Something you don’t see every day: a green anole on a pine tree.
Through the years here at AA, we’ve had discussion of the habitat use of the common green anole. In particular, there is a persistent belief that before the brown anole emigrated from Cuba, green anoles used all manner of anole habitat, from the bottom of trees to the very top of the canopy. Once the browns arrived, however, greens seem to have repeated back up the tree, ceding the low perches to the browns.
This is a very nice story, and probably true, but it’s surprising how little documentation we have of the habitat use of green anoles in places where browns don’t occur.

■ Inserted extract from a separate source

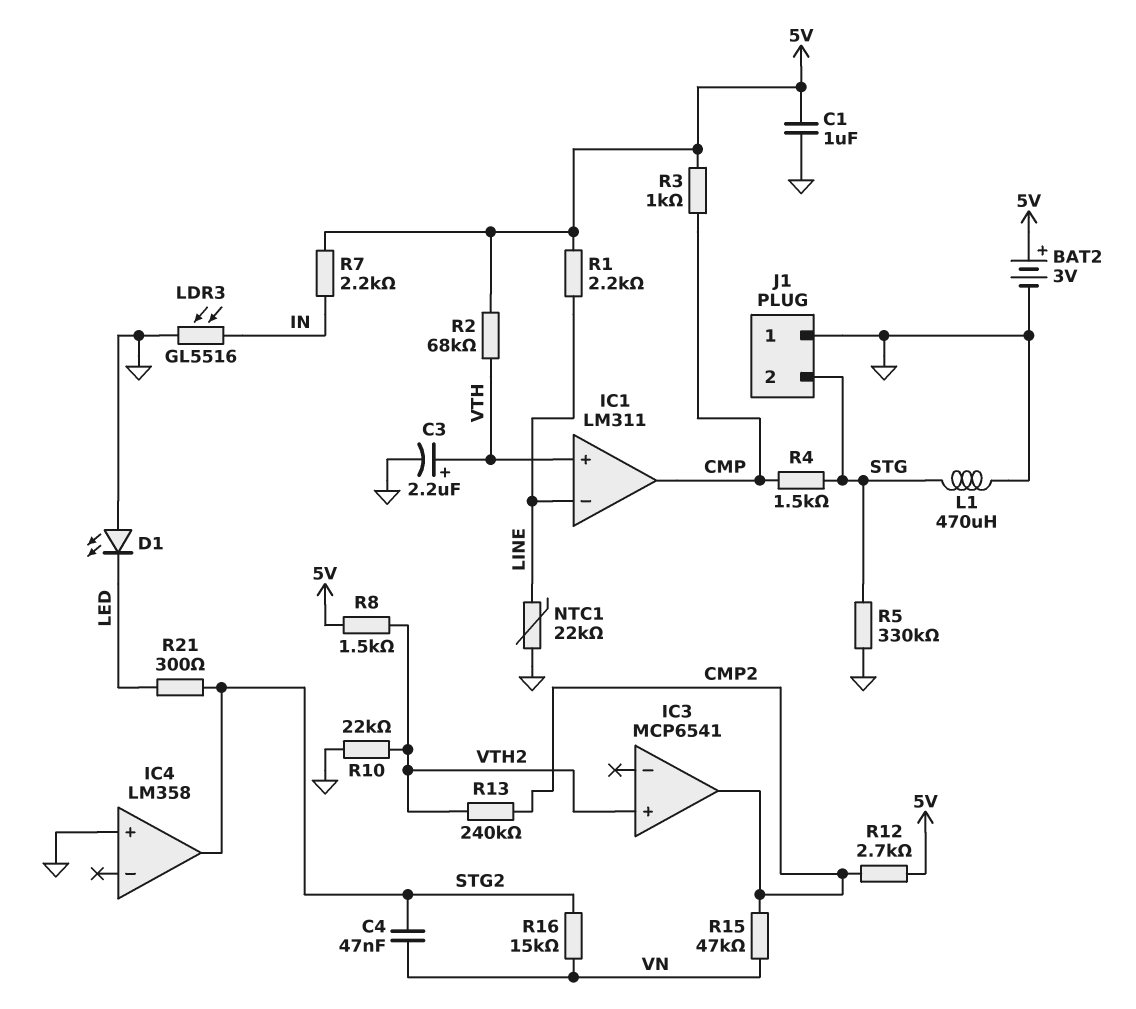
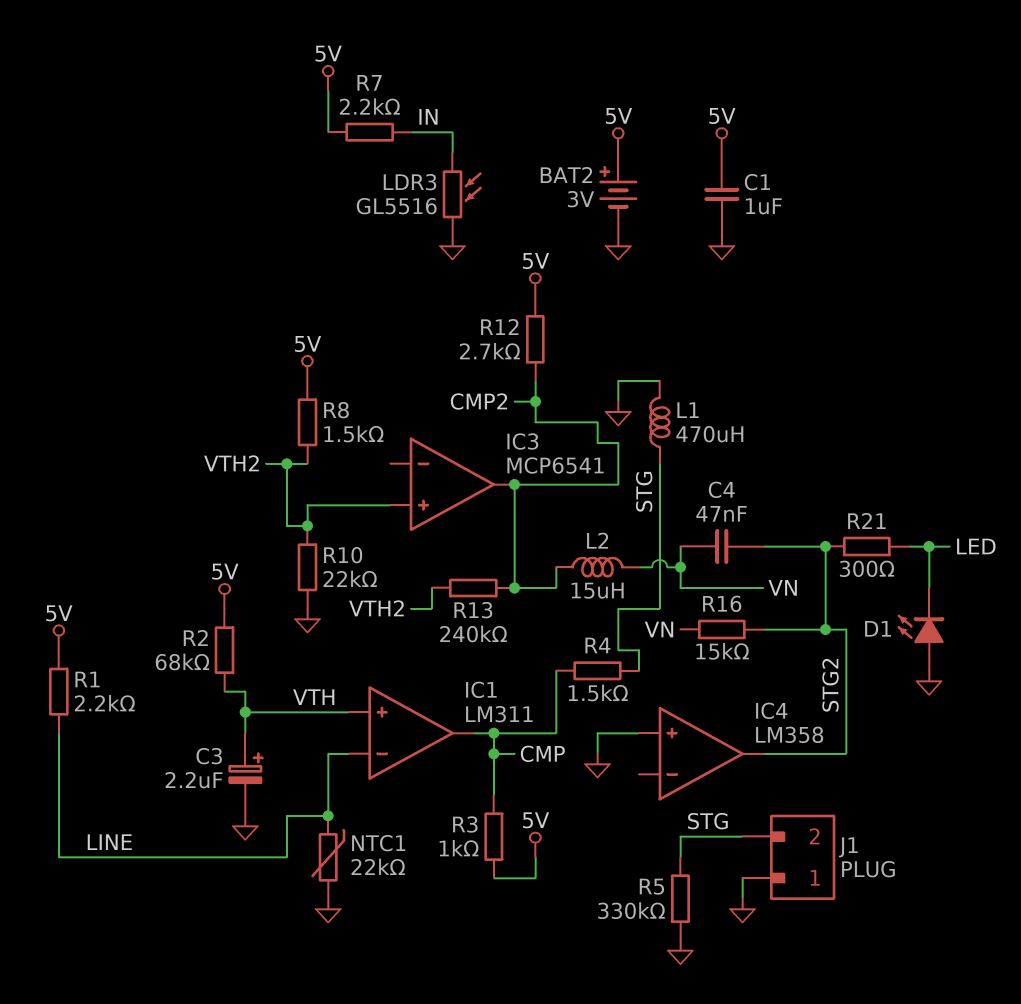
L2: none -> 15uH (CMP2, VN)
R15: 47k (CMP2, VN) -> none

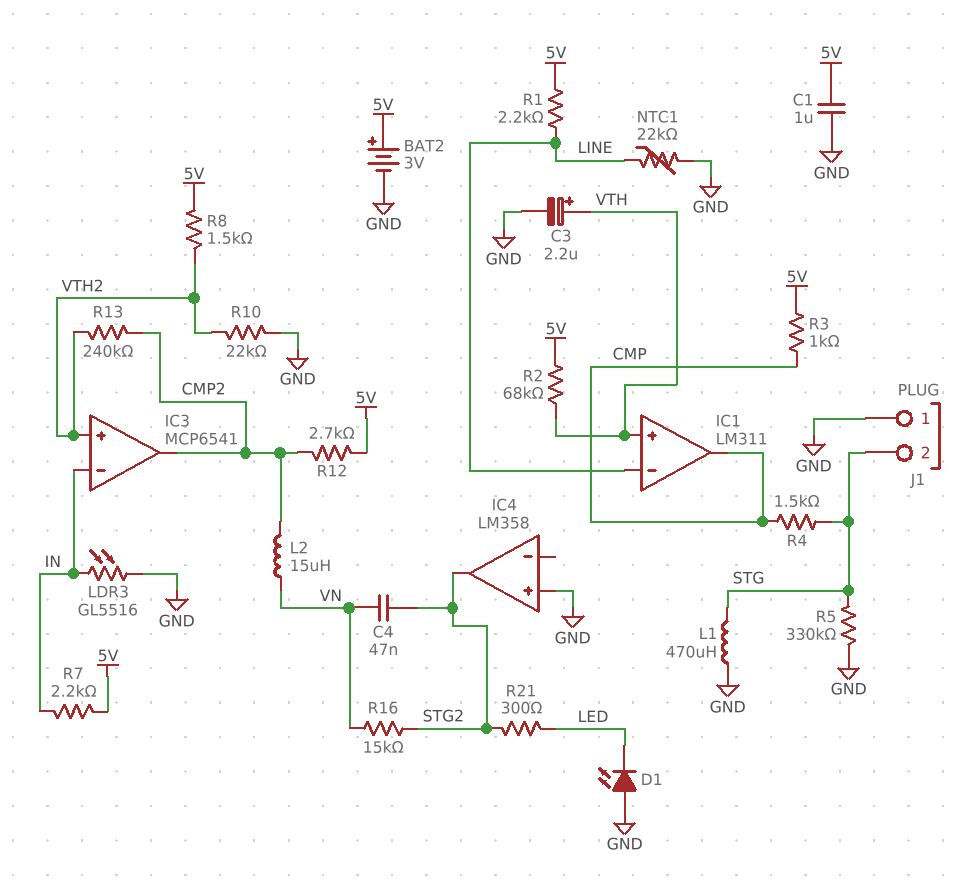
IC3 pin in-: none -> IN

In fact, more generally, it is quite surprising just how little we know about the natural history of green anoles throughout their natural range. For such a common species, you’d think its biology would be extremely well-known, but that is far from the case.
A while back, Janson Jones referred to the green anoles in his then-neighborhood (he’s since moved) in Georgia as low-riders, a possible example of green anole habitat use in the absence of browns. With this in mind, I was delighted to get a chance to see what the greens are up to in Alabama, a state that is still mostly–at least for now–mostly brown anole free.
Across the street from Pi Kappa Kappa.
On the campus of the University of Alabam in Tuscaloosa, greens were moderately abundant when the sun was out. The fellow to the right was strutting his stuff on sorority row, but his comrades elsewhere were in similar habitats on trees, moving up to into the canopy when harassed by an old dude with an iPhone.
But then I had the good fortune to get taken to a nearby pine forest by whiptail lizard geneticist turned turtle biologist Peter Scott, a grad student at UA. Peter told me that he often saw (or, rather, heard) green anoles scurrying through the leaf litter when he approached, running to the nearest tree which it then ascended. It seemed unlikely, but sure enough, that’s where the greens we found were, down low, in very un-green anole-like habitat.
Alabama low-ridin’ green anole
Of course, these were just a few observations made over the course of a short hike one afternoon. But clearly there’s a lot to learn about green anoles–what they do in places without competitors, and how that changes when brown anoles arrive. Seems like a great project out there, just waiting for someone to do it.